The march of computer technology continues. But as silicon chips and search engines become faster and more productive – can the same be said for us?

The creator of Wolfram Alpha describes how his new “computational knowledge engine” is changing – and improving – how we process information. Meanwhile, suffering from data and distraction burnout? Find out what extremes some folks take to stop their search engines.

Also, the Singularity sensation of humans merging with machines… and, why for the ancient Greeks all of this is “been there, done that.” A deep sea dive turns up a 2,000 year old computer!
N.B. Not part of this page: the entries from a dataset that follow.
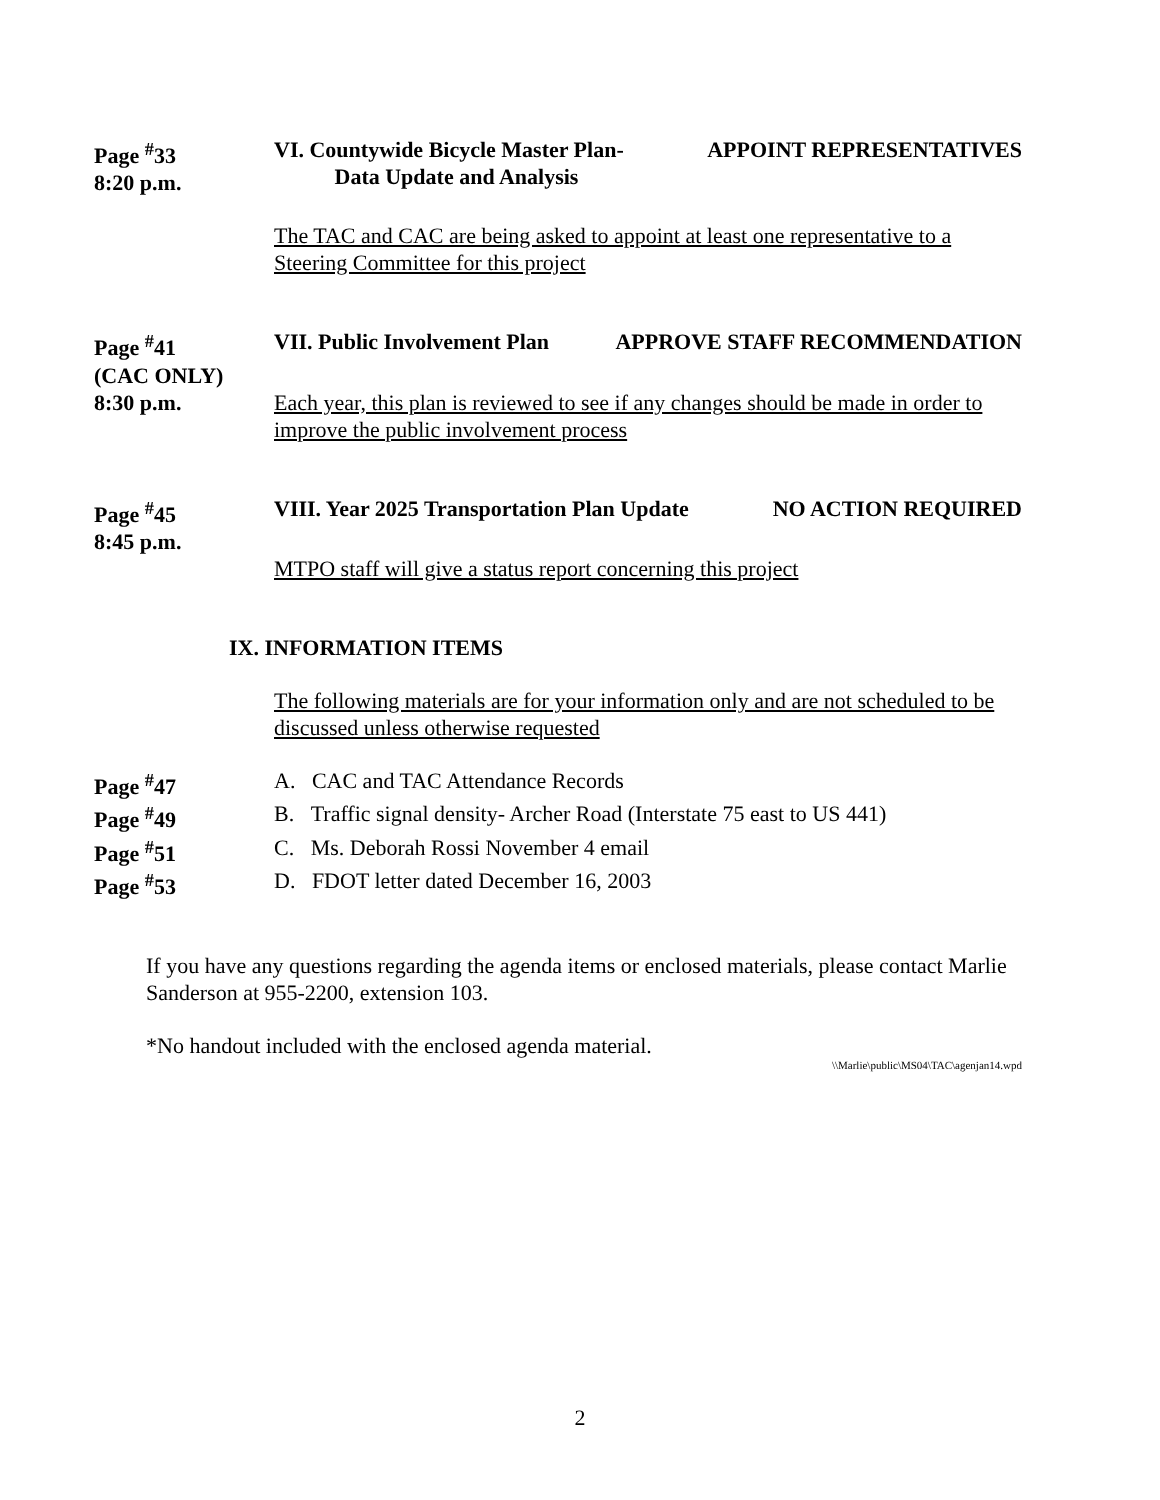Page <sup>#</sup>33
8:20 p.m.
VI. Countywide Bicycle Master Plan-
Data Update and Analysis APPOINT REPRESENTATIVES
The TAC and CAC are being asked to appoint at least one representative to a Steering Committee for this project
Page <sup>#</sup>41
(CAC ONLY)
VII. Public Involvement Plan APPROVE STAFF RECOMMENDATION
8:30 p.m. Each year, this plan is reviewed to see if any changes should be made in order to improve the public involvement process
Page <sup>#</sup>45
8:45 p.m.
VIII. Year 2025 Transportation Plan Update NO ACTION REQUIRED
MTPO staff will give a status report concerning this project
IX. INFORMATION ITEMS
The following materials are for your information only and are not scheduled to be discussed unless otherwise requested
Page <sup>#</sup>47 A. CAC and TAC Attendance Records
Page <sup>#</sup>49 B. Traffic signal density- Archer Road (Interstate 75 east to US 441)
Page <sup>#</sup>51 C. Ms. Deborah Rossi November 4 email
Page <sup>#</sup>53 D. FDOT letter dated December 16, 2003
If you have any questions regarding the agenda items or enclosed materials, please contact Marlie Sanderson at 955-2200, extension 103.
*No handout included with the enclosed agenda material.
\\Marlie\public\MS04\TAC\agenjan14.wpd
2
Listen to individual segments here:
Part 1: Jo Marchant on the Antikythera Mechanism.
Part 2: Stephen Wolfram on Wolfram Alpha.
Part 3: Fred Stutzman on “Freedom”.
Part 4: Peggy Orenstein on distraction.
Part 5: Ray Kurzweil on the singularity.

{ 1 comment… read it below or add one }

avatar Stephen January 19, 2011 at 1:37 pm

I built a computer in 2002, and benchmarked it. I built another in 2010, spending a bit more money. The new system is only about 8 times faster. But the new system has 4 CPU cores, and each core is only about twice as fast as the single 2002 system. Worse, cores this fast were available in 2002. Computers are getting faster, but not as fast as they used to get. There are a couple reasons for this.

Chips were big enough for the first computer-on-a-chip in the early 1970s. As chips got bigger – more parts – there were obvious things that the increased part counts could be used for. Barrel shifters for arithmetic, and so on. Consolodating parts of the computer system onto a single chip was a big deal because inter-chip communication is slower than communication within a chip. And as chips got bigger and bigger, more of these obvious tricks were used. The chips themselves improved – parts became smaller, and better materials – like copper wires instead of aluminum, lead to improved speed. But in both cases, the easy tricks to try have been done. And now, the larger parts counts are being used to produce more CPU cores. Each core isn’t much quicker. We’ve more or less reached the limit called the Von Neumon bottleneck – the time it takes to fetch data from memory, and we’re reaching quantum limits on how small the parts on a chip can be. So, the exponential speed improvements are slowing. That suggests that Ray’s singularity will have to wait.

But there’s another issue. Software. If no one is working on creating smarter software, then we’ll just have faster dumb computers.

Of course, it may be that we’ve had computers fast enough for self awareness for ages. One estimate is that the human brain can store perhaps a terabit of information. My 2002 computer has a terabyte (8 times bigger) disk drive. It may be slow, but it should be able to at least remember everything that i can. Maybe more. It can certainly do arithmetic faster than i can (even with my abacus). Maybe Stephen Wolfram’s work lead to self aware software.

I wish him luck, and welcome our new overlords.